Environmentally Friendly Production of Methane from Natural Gas Hydrate Using Carbon Dioxide

Huge amounts of natural gas hydrate are trapped in an ice-like structure (hydrate). Most of these hydrates have been formed from biogenic degradation of organic waste in the upper crust and are almost pure methane hydrates. With up to 14 mol% methane, concentrated inside a water phase, this is an attractive energy source. Unlike conventional hydrocarbons, these hydrates are widely distributed around the world, and might in total amount to more than twice the energy in all known sources of conventional fossil fuels. A variety of methods for producing methane from hydrate-filled sediments have been proposed and developed through laboratory scale experiments, pilot scale experiments, and theoretical considerations. Thermal stimulation (steam, hot water) and pressure reduction has by far been the dominating technology platforms during the latest three decades. Thermal stimulation as the primary method is too expensive. There are many challenges related to pressure reduction as a method. Conditions of pressure can be changed to outside the hydrate stability zone, but dissociation energy still needs to be supplied. Pressure release will set up a temperature gradient and heat can be transferred from the surrounding formation, but it has never been proven that the capacity and transport ability will ever be enough to sustain a commercial production rate. On the contrary, some recent pilot tests have been terminated due to freezing down. Other problems include sand production and water production. A more novel approach of injecting CO 2 into natural gas hydrate-filled sediments have also been investigated in various laboratories around the world with varying success. In this work, we focus on some frequent misunderstandings related to this concept. The only feasible mechanism for the use of CO 2 goes though the formation of a new CO 2 hydrate from free water in the pores and the incoming CO 2 . As demonstrated in this work, the nucleation of a CO 2 hydrate film rapidly forms a mass transport barrier that slows down any further growth of the CO 2 hydrate.
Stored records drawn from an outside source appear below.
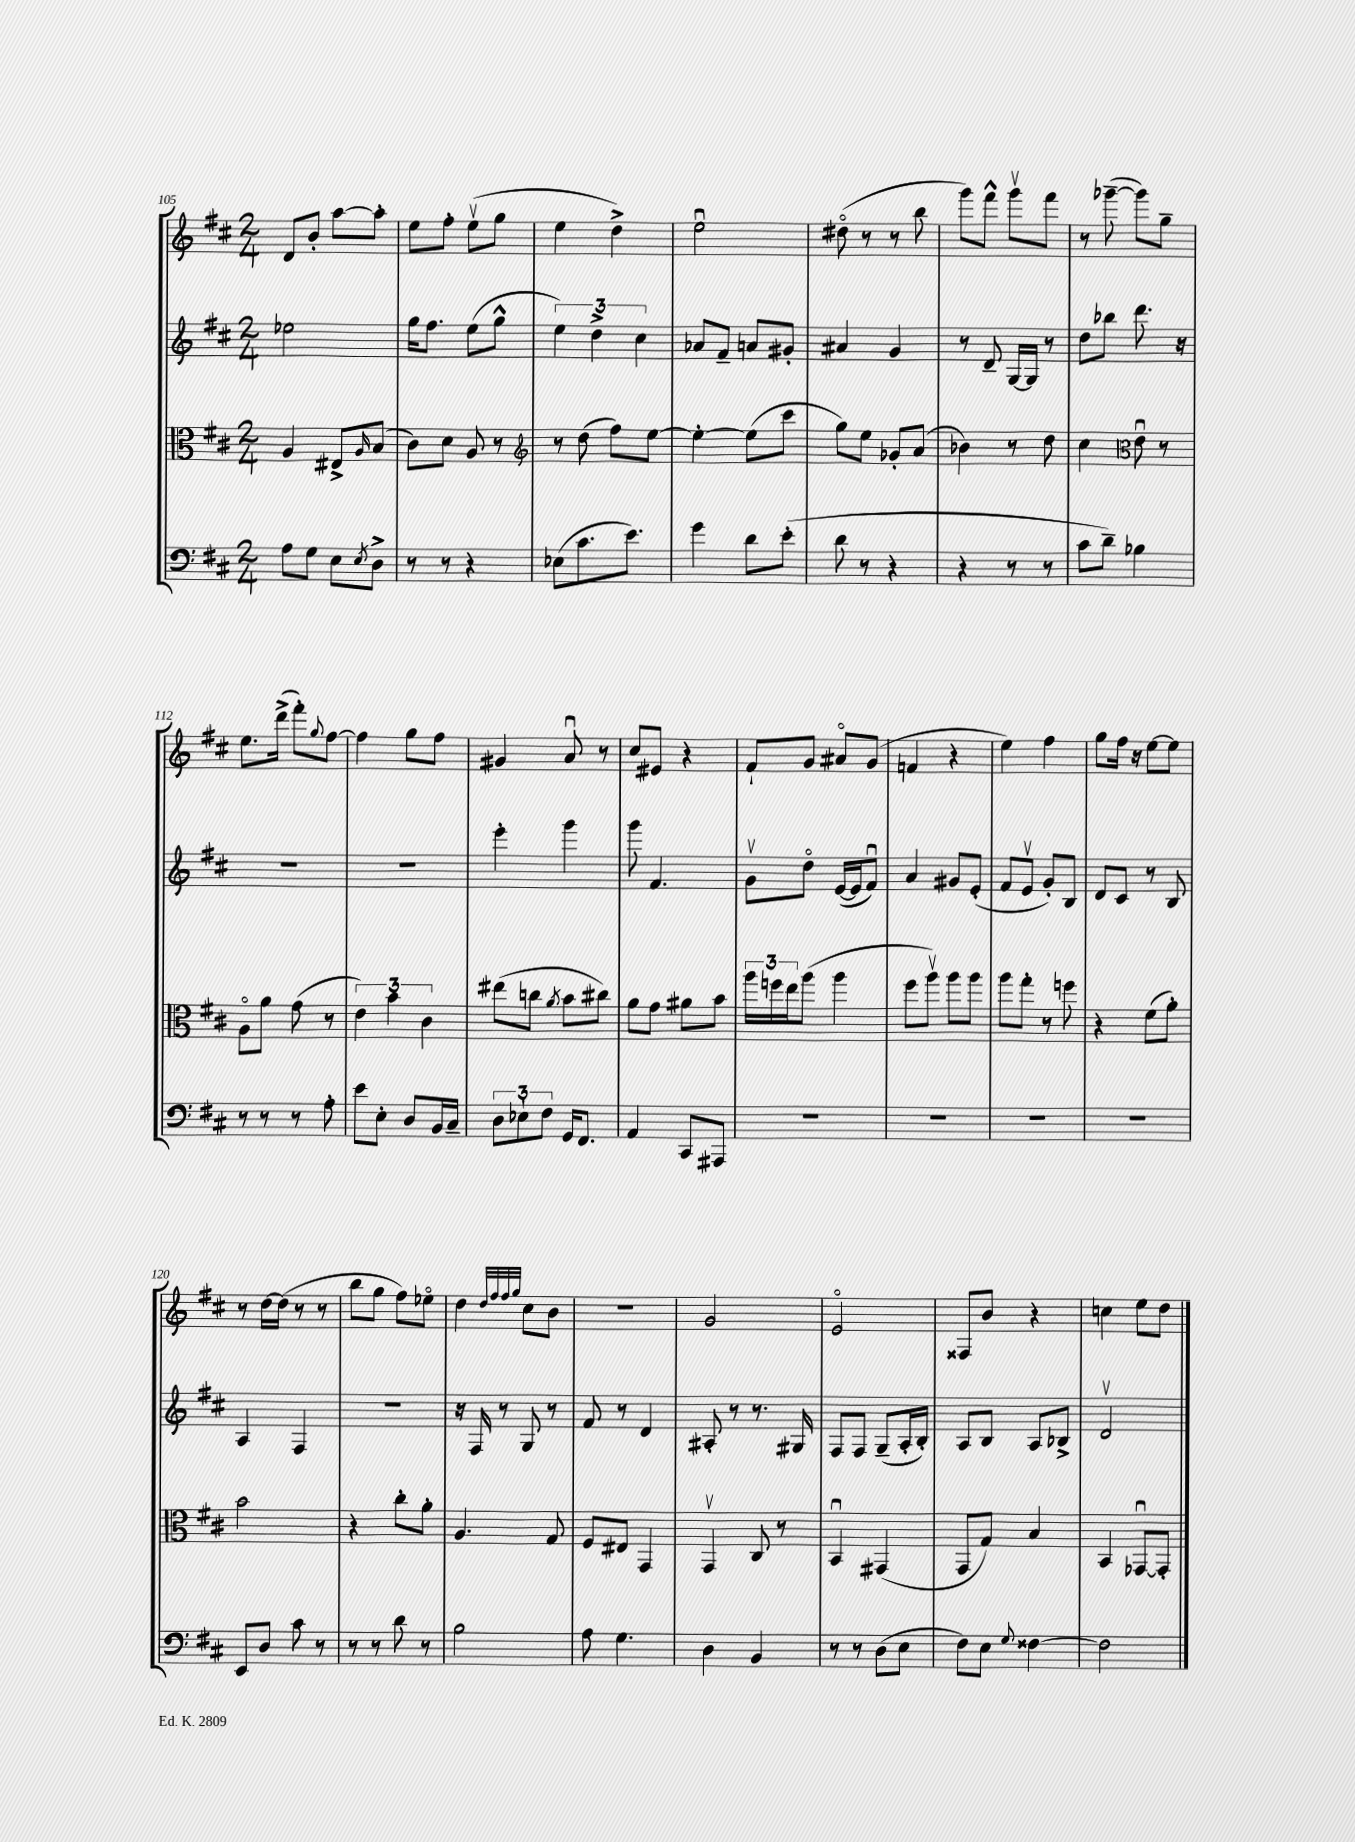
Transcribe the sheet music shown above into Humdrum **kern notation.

**kern	**kern	**kern	**kern
*staff4	*staff3	*staff2	*staff1
*clefF4	*clefC3	*clefG2	*clefG2
*k[f#c#]	*k[f#c#]	*k[f#c#]	*k[f#c#]
*M2/4	*M2/4	*M2/4	*M2/4
8A	4A	2ee-	8d
8G	.	.	8b'
8E	8E#^	.	[8aa
8qE	16qqA	.	.
8D^	(8B	.	8aa']
=	=	=	=
8r	8c#)	16gg	8ee
.	.	8.ff#	.
8r	8d	.	8ff#'
4r	8A	(8ee	(8eev
.	8r	8gg^^	8gg
=	=	=	=
*	*clefG2	*	*
(8E-	8r	6ee)	4ee
8.c#	(8dd	.	.
.	.	6dd^	.
.	8ff#)	.	4dd^)
8.e)	.	.	.
.	.	6cc#	.
.	[8ee	.	.
=	=	=	=
4g	4ee'_	8a-	2eeu
.	.	8f#~	.
8d	(8ee]	8a	.
(8e'	8ccc#	8g#'	.
=	=	=	=
8d	8gg)	4a#	(8dd#o
8r	8ee	.	8r
4r	8g-'	4g	8r
.	(8a	.	8bb
=	=	=	=
4r	4b-)	8r	8ggg)
.	.	8d~	8fff#^^
8r	8r	[16G	8gggv
.	.	16G]	.
8r	8dd	8r	8fff#
=	=	=	=
8c#	4cc#	8dd	8r
8d~)	.	8bb-	([8ggg-~
*	*clefC3	*	*
4B-	8eu	8.ddd	8ggg-])
.	8r	.	8gg~
.	.	16r	.
=	=	=	=
8r	8Ao	2r	8.ee
8r	8a	.	.
.	.	.	(16ddd^
8r	(8g	.	8fff#')
.	.	.	8qqgg
8A'	8r	.	[8ff#
=	=	=	=
8e	6e)	2r	4ff#]
8E'	.	.	.
.	6b	.	.
8D	.	.	8gg
.	6c#	.	.
16BB	.	.	8ff#
16C#~	.	.	.
=	=	=	=
12D	(8ee#	4eee'	4g#
12E-`	.	.	.
.	8cc	.	.
12F#	.	.	.
.	8qa	.	.
16GG	8b	4ggg	8au
8.FF#	.	.	.
.	8cc#)	.	8r
=	=	=	=
4AA	8a	8ggg	8cc#
.	8g	4.f#	8e#
8CC#	8a#	.	4r
8AAA#	8b	.	.
=	=	=	=
2r	24aa	8gv	8f#`
.	24ff	.	.
.	24ee	.	.
.	(8aa	8ddo	8g
.	4aa	([16e	8a#o
.	.	16e]	.
.	.	8f#u)	(8g
=	=	=	=
2r	8ff#	4a	4f
.	8aav)	.	.
.	8aa	8g#	4r
.	8aa	(8e'	.
=	=	=	=
2r	8aa	8f#	4ee)
.	8gg'	8ev	.
.	8r	8g')	4ff#
.	8ff	8B	.
=	=	=	=
2r	4r	8d	8gg
.	.	8c#	16ff#
.	.	.	16r
.	(8f#	8r	[8ee
.	8a')	8B	8ee]
=	=	=	=
8EE	2b	4A	8r
8D	.	.	[16dd
.	.	.	(16dd]
8c#	.	4F#	8r
8r	.	.	8r
=	=	=	=
8r	4r	2r	8bb
8r	.	.	8gg
8d	8cc#'	.	8ff#)
8r	8a'	.	8ee-o
=	=	=	=
2B	4.A	16r	4dd
.	.	16F#	.
.	.	8r	.
.	.	.	32qqdd
.	.	.	32qqff#
.	.	.	32qqff#
.	.	.	32qqgg
.	.	8G	8cc#
.	8G	8r	8b
=	=	=	=
8A	8F#	8f#	2r
4.G	8E#	8r	.
.	4GG	4d	.
=	=	=	=
4D	4GGv	8A#'	2g
.	.	8r	.
4BB	8C#	8.r	.
.	8r	.	.
.	.	16G#	.
=	=	=	=
8r	4BBu	8F#	2eo
8r	.	8F#	.
(8D	(4GG#	(8G~	.
8E	.	16A'	.
.	.	16B')	.
=	=	=	=
8F#)	8GG	8A	8F##
8E	8G)	8B	8b
8qqG	.	.	.
[4F##	4B	8A	4r
.	.	8B-^	.
=	=	=	=
2F##]	4BB	2dv	4cc
.	[8GG-u	.	8ee
.	8GG-']	.	8dd
==	==	==	==
*-	*-	*-	*-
Addition of small amounts of surfactants can break these hydrate films. We also demonstrate that the free energy of the CO 2 hydrate is roughly 2 kJ/mol lower than the free energy of the CH 4 hydrate. In addition to heat release from the formation of the new CO 2 hydrate, the increase in ion content of the remaining water will dissociate CH 4 hydrate before the CO 2 hydrate due to the difference in free energy.